Part 4 - Continental Singers
During my four years at Seattle Pacific University I had the amazing experience of spending every summer traveling around the world with the Continental Singers. This organization was started in the 1970s and sent evangelistic musical groups on concert tours. The summer of 1988, after my freshman year, I flew to LAX to prepare for 3 months traveling across the USA and Great Britain, doing 8 concerts a week with 34 other enthusiastic evangelical Christians. This summer was a life-changing experience for me in many ways - but perhaps most importantly because I met a beautiful, friendly, spiritual young woman named Ann that summer who would become my wife three years later.
The pinnacle of the concert every night was “the invitation”, in which the tour director Bryan talked for a few minutes about how to become a follower of Jesus. For anyone who responded by “praying the sinners prayer” there were certain members of the group that would meet with them after the concert one on one. All of us had received training at the rehearsal camp prior to the tour in taking people through an illustration of salvation called “The Bridge”. I didn’t know at the time, but this was built off of “The 4 Spiritual Laws”, created by Bill Bright and Campus Crusade For Christ. It was a way of explaining the core message of the good news with the goal of them responding by praying the prayer and starting a “personal relationship with Jesus”. It goes like this.
God loves you and has a wonderful plan for your life.
However, sin entered the world and created a break between God and people since God is holy.

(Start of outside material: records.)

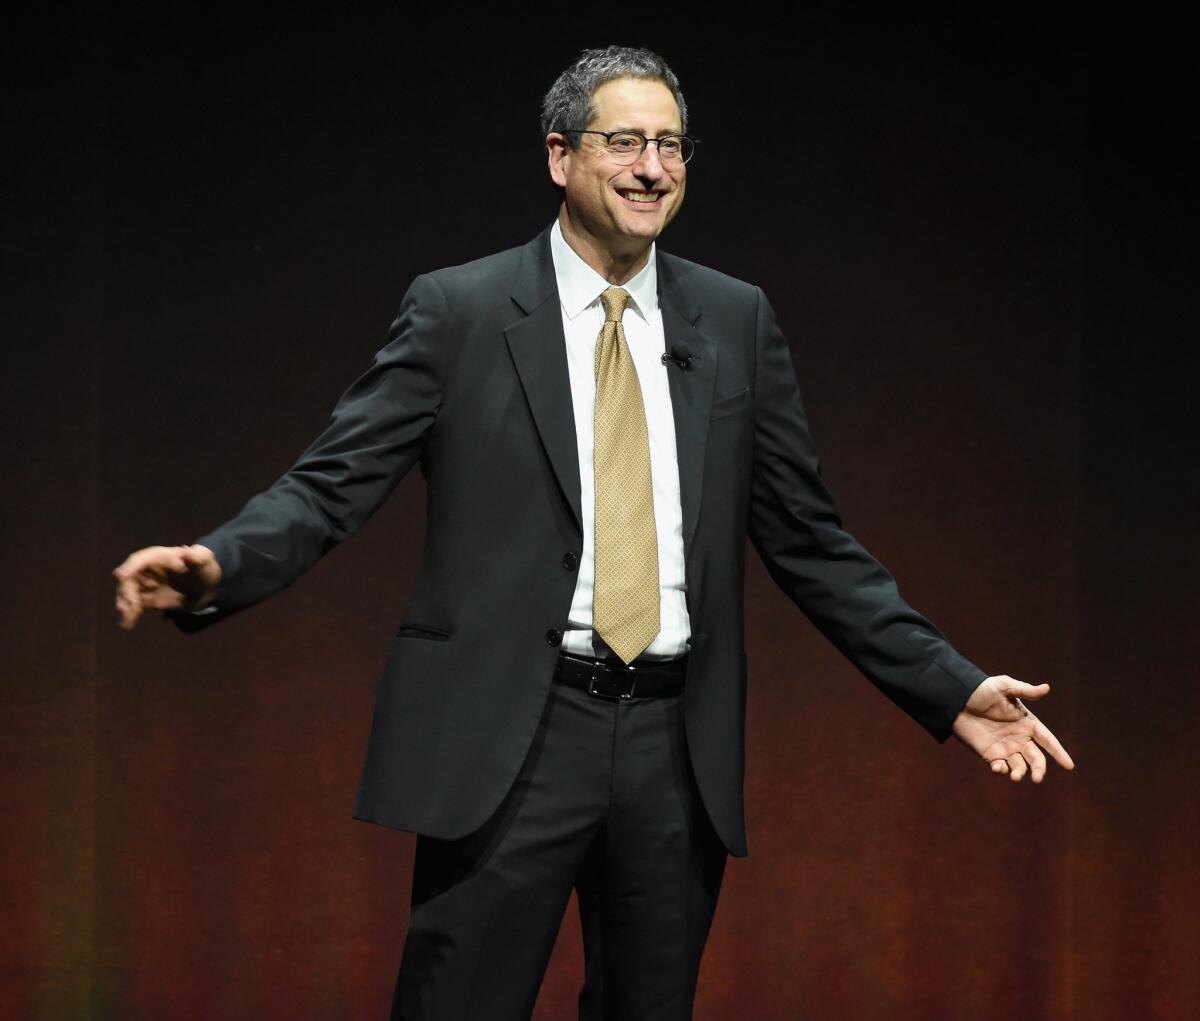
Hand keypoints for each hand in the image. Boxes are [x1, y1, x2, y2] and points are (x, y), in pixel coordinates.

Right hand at [113, 544, 221, 630]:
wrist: (208, 586)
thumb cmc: (204, 567)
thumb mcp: (204, 559)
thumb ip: (196, 557)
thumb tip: (186, 552)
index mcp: (159, 557)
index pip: (140, 559)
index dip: (130, 567)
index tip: (122, 576)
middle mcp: (148, 570)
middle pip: (129, 579)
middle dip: (127, 592)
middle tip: (131, 606)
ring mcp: (146, 585)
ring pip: (129, 593)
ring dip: (126, 605)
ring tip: (128, 619)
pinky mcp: (148, 599)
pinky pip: (135, 606)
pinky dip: (130, 614)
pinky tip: (128, 624)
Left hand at [951, 675, 1073, 781]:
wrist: (957, 699)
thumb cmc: (982, 690)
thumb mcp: (1004, 686)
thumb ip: (1025, 690)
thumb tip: (1046, 688)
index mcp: (1027, 723)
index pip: (1047, 740)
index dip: (1058, 752)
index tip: (1069, 766)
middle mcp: (1019, 738)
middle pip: (1036, 758)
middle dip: (1039, 770)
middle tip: (1038, 778)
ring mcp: (1004, 748)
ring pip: (1019, 766)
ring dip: (1019, 773)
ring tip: (1015, 776)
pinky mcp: (989, 754)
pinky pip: (999, 767)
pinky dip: (1000, 770)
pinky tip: (998, 768)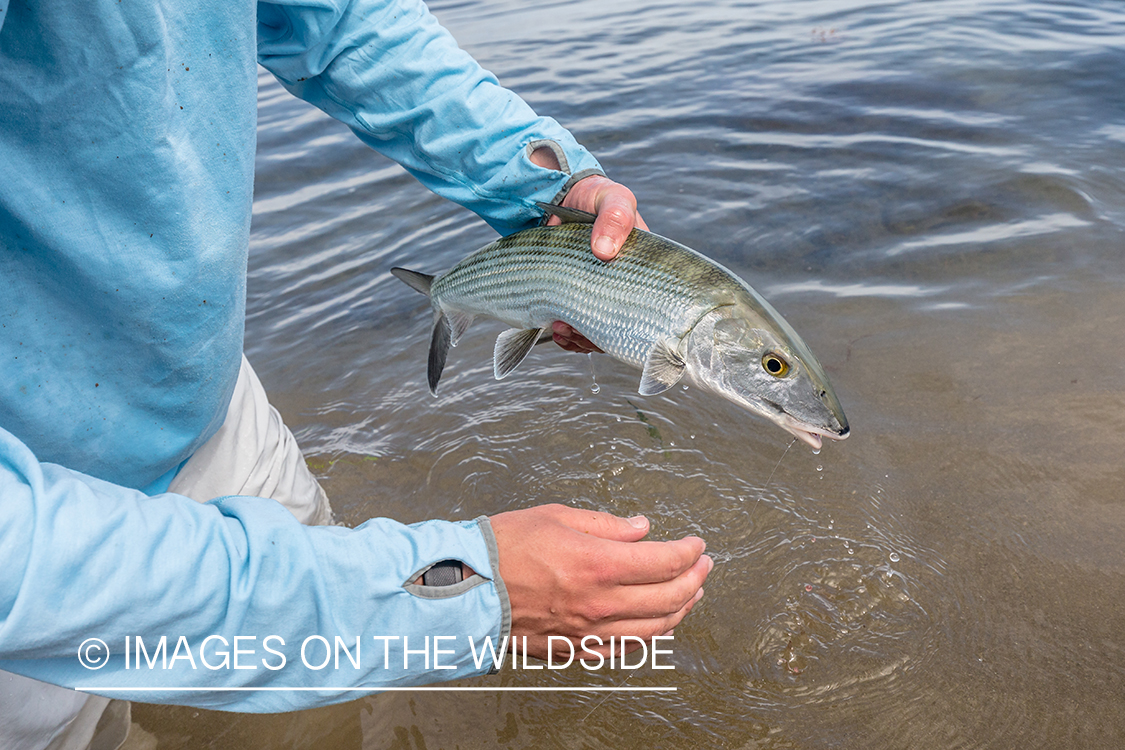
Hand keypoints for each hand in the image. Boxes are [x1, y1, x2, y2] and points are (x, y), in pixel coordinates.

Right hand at [489, 503, 710, 658]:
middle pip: (669, 597)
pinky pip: (627, 647)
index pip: (664, 561)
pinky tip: (658, 622)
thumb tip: (642, 528)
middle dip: (695, 579)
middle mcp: (600, 602)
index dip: (688, 551)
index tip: (697, 543)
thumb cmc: (503, 547)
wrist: (465, 589)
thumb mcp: (556, 517)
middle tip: (704, 565)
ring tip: (692, 593)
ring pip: (655, 628)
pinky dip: (651, 634)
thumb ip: (606, 525)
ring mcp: (590, 631)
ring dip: (682, 609)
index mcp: (597, 564)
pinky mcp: (576, 649)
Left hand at [550, 175, 648, 351]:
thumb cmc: (595, 196)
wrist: (560, 197)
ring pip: (596, 332)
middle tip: (572, 328)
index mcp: (641, 270)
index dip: (628, 324)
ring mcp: (596, 294)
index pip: (646, 309)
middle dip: (595, 337)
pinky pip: (575, 327)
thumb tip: (605, 251)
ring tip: (561, 328)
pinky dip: (566, 335)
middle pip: (618, 327)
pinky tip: (555, 327)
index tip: (603, 325)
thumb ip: (614, 217)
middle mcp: (622, 288)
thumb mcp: (612, 198)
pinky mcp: (573, 297)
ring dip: (578, 338)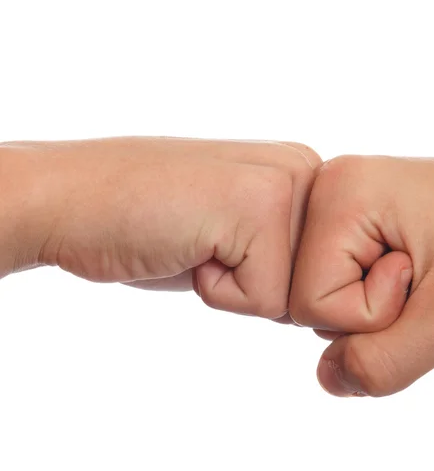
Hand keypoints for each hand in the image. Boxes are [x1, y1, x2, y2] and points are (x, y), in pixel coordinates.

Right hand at [1, 137, 320, 318]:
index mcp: (302, 170)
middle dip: (257, 286)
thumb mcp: (236, 230)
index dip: (266, 279)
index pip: (323, 271)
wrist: (71, 200)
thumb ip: (288, 249)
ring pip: (293, 300)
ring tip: (197, 241)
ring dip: (237, 289)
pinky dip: (216, 295)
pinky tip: (187, 247)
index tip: (221, 243)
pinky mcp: (258, 209)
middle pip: (315, 287)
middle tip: (206, 242)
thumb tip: (325, 302)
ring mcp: (284, 183)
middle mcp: (304, 168)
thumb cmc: (150, 223)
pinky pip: (264, 301)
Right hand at [290, 155, 433, 395]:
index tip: (425, 279)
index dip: (372, 316)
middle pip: (309, 298)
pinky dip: (377, 295)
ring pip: (324, 295)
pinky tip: (413, 271)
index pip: (312, 302)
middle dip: (371, 312)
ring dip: (377, 304)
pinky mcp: (356, 218)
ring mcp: (342, 200)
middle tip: (425, 276)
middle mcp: (331, 186)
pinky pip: (340, 283)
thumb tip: (328, 378)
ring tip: (424, 270)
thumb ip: (382, 362)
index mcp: (342, 190)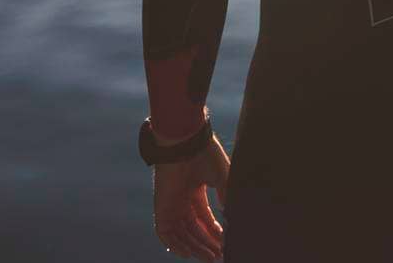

Jesus paid the penalty of those sins (everyone’s) by dying on the cross, making it possible for the divide between God and people to be crossed.
You must make a conscious choice to repent of your sins and confess Jesus is Lord, to receive forgiveness of your sins and eternal salvation. (Would you like to do this now?)
Over the course of 5 summers with the Continental Singers, the first year as a singer, the next two as a singer/assistant director, and the final 2 as a director of the group, I heard or shared this gospel illustration somewhere around 400 times. It was “gospel truth”.
I had no idea at that time how recent an invention in the history of Christianity this gospel presentation was. Although pieces of it can be found in revivalist preaching going back to the 1700s, the version I learned and shared had been created in the 1960s. It was a very recent development in a religion that had existed for nearly 2000 years.
Graduating from SPU in 1991, engaged to Ann, I went on a summer tour through French speaking Europe while she stayed in the Seattle area and worked. When I returned in August I found a job as a courier and we prepared for our wedding at the beginning of 1992. We traveled as director and singer/director’s wife on one more tour with the French Continentals, and then moved that fall to a small town in Oregon where I joined the staff of a Christian Church. This was a firmly evangelical church where I served as the worship pastor, leading all the music programs and worship services.
I had to adjust my methods from how things worked on the Continentals with cream of the crop vocalists and musicians to the reality of “work with who shows up” choir members and musicians. But the evangelical framework of how to use the Bible, explain salvation, and tenets of faith that I brought with me fit right into the culture there.
These were wonderful years of ministry, learning under the mentorship of kind, loving leaders and developing friendships that have stood the test of time. Yes, I still had some wonderings about some things from my education and time at SPU, but I could easily set those aside as I busied myself creating weekly worship services and musical productions to tell the gospel story and help people make decisions to follow Christ.